Die Brücke zur Natur

Biobasierte Werkstoffe für Architektur und Infrastruktur

Bioverbundwerkstoffe ermöglichen Architekten und Fachplanern strukturoptimierte und zugleich elegante Entwürfe. Dies gilt für viele Anwendungen, vom Interior Design bis zum Brückenbau. Immer mehr dieser Werkstoffe gelangen nun aus der Forschung in die Projekterprobung und damit in die Praxis. forum zeigt gelungene Beispiele – als Anregung für Entscheidungsträger.

BioMat Pavilion © Masih Imani
Die Bauwirtschaft hat einen sehr großen CO?-Fuß­ab­druck und einen enormen Ressourcenverbrauch. Nach­wachsende Rohstoffe bieten der Branche ein großes Reduktionspotenzial. Neben Holz als altbewährtem, nachwachsendem Rohstoff treten zunehmend biobasierte Verbundwerkstoffe, deren mechanische Eigenschaften wie Festigkeit und Steifigkeit in der Kombination von Naturfasern wie Flachs und Hanf mit biobasierten Harzen entstehen. Das Ergebnis sind leichte und tragfähige Komponenten, deren Verhältnis von Festigkeit strukturell optimierte und zugleich ressourceneffiziente Konstruktionen ermöglicht.

Die Natur machts möglich

Bioverbundwerkstoffe unterscheiden sich durch die eingesetzten Naturfasern, die in zwei Hauptgruppen eingeteilt werden. Relativ kurze Fasern aus landwirtschaftlichen Reststoffen – etwa Strohfasern, Grasfasern oder Schnittresten – werden zu so genannten Agrofasern verarbeitet. Im Unterschied dazu basieren industrielle Naturfasern beispielsweise auf Jute, Flachs oder Hanf. Diese Fasern können gut für architektonische oder tragende Bauteile verwendet werden.
Pflanzliche Öle bilden den Rohstoff für Bioharze, die sich durch geringe Umweltauswirkungen auszeichnen. In der praktischen Anwendung heute, das heißt unter Berücksichtigung von Verfügbarkeit und Wirtschaftlichkeit, werden diese allerdings meist noch mit Harzen aus fossilen Quellen kombiniert. Im Sinne einer Circular Economy gilt es, künftig auf fossile Bestandteile zu verzichten.

◆ IHRE AUFGABEN ◆
**1.** Übertragen Sie aus dem obigen Text über biobasierte Werkstoffe den Abschnitt wortgetreu, der mit den Worten „Pflanzliche Öle bilden“ einsetzt, und hören Sie nach „Bestandteile zu verzichten.“ auf.
**2.** Erläutern Sie anhand des obigen Textes über biobasierte Werkstoffe, weshalb Bioharze in der heutigen praktischen Anwendung meist noch mit Harzen aus fossilen Quellen kombiniert werden.
**3.** Welcher Rohstoff bildet laut dem obigen Text über biobasierte Werkstoffe die Grundlage für Bioharze?

◆ ANGEZEIGTE INFORMATIONEN ◆
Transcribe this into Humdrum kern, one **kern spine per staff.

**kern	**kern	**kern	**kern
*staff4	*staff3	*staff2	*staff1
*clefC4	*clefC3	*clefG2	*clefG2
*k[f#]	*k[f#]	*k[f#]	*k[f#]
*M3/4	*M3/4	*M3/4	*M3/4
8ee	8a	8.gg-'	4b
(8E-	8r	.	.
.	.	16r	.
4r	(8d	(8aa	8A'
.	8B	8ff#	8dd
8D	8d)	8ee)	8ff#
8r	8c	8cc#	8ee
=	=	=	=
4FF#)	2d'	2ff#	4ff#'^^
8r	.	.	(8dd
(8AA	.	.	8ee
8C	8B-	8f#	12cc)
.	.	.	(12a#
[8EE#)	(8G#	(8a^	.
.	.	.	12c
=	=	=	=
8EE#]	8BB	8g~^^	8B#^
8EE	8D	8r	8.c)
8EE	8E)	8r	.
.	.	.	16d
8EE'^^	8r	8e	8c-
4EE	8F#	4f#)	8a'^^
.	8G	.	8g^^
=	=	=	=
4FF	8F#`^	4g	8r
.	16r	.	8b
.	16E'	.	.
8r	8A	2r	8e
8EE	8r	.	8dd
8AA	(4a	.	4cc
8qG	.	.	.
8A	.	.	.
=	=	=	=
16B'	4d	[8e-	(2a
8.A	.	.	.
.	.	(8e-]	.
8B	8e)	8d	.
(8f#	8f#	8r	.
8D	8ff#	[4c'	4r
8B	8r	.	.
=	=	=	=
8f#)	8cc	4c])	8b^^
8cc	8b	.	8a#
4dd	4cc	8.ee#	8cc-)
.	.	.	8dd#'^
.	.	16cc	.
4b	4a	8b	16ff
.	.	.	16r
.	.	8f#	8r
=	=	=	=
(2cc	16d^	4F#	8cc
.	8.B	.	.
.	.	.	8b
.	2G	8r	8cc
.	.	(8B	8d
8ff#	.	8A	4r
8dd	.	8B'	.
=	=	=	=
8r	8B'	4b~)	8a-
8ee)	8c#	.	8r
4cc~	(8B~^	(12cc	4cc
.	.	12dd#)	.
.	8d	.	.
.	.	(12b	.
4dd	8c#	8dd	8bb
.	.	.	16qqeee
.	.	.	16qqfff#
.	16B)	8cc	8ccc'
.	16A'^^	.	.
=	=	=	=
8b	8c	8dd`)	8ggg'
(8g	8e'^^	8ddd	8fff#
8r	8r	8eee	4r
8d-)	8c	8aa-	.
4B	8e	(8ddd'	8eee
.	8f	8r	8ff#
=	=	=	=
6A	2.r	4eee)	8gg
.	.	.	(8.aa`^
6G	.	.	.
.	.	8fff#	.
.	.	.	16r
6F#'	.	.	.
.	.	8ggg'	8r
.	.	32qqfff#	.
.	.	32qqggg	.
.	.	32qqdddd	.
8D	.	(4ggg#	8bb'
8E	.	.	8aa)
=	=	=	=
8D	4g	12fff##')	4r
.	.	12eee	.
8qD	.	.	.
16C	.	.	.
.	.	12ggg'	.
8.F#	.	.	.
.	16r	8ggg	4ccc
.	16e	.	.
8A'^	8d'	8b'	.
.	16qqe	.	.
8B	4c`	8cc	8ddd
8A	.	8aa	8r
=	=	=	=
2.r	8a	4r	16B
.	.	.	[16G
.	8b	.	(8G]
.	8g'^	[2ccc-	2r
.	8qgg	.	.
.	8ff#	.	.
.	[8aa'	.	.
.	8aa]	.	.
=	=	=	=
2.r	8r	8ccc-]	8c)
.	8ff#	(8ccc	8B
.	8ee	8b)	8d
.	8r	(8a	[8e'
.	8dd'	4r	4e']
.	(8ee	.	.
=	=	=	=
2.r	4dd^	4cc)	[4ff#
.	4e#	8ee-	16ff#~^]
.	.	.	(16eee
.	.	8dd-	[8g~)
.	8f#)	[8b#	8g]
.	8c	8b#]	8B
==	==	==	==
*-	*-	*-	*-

◆ DIE LÖSUNGEN ◆
**1.**
Pflanzliche Öle bilden den Rohstoff für Bioharze, die sich durch geringe Umweltauswirkungen auszeichnen. In der praktischen Anwendung heute, das heißt unter Berücksichtigung von Verfügbarkeit und Wirtschaftlichkeit, werden diese allerdings meist noch mit Harzen aus fossilen Quellen kombiniert. Im Sinne einer Circular Economy gilt es, künftig auf fossile Bestandteile zu verzichten.

**2.** Bioharze werden in der heutigen Praxis meist noch mit Harzen aus fossilen Quellen kombiniert, weil dabei Verfügbarkeit und Wirtschaftlichkeit berücksichtigt werden.

**3.** Pflanzliche Öle.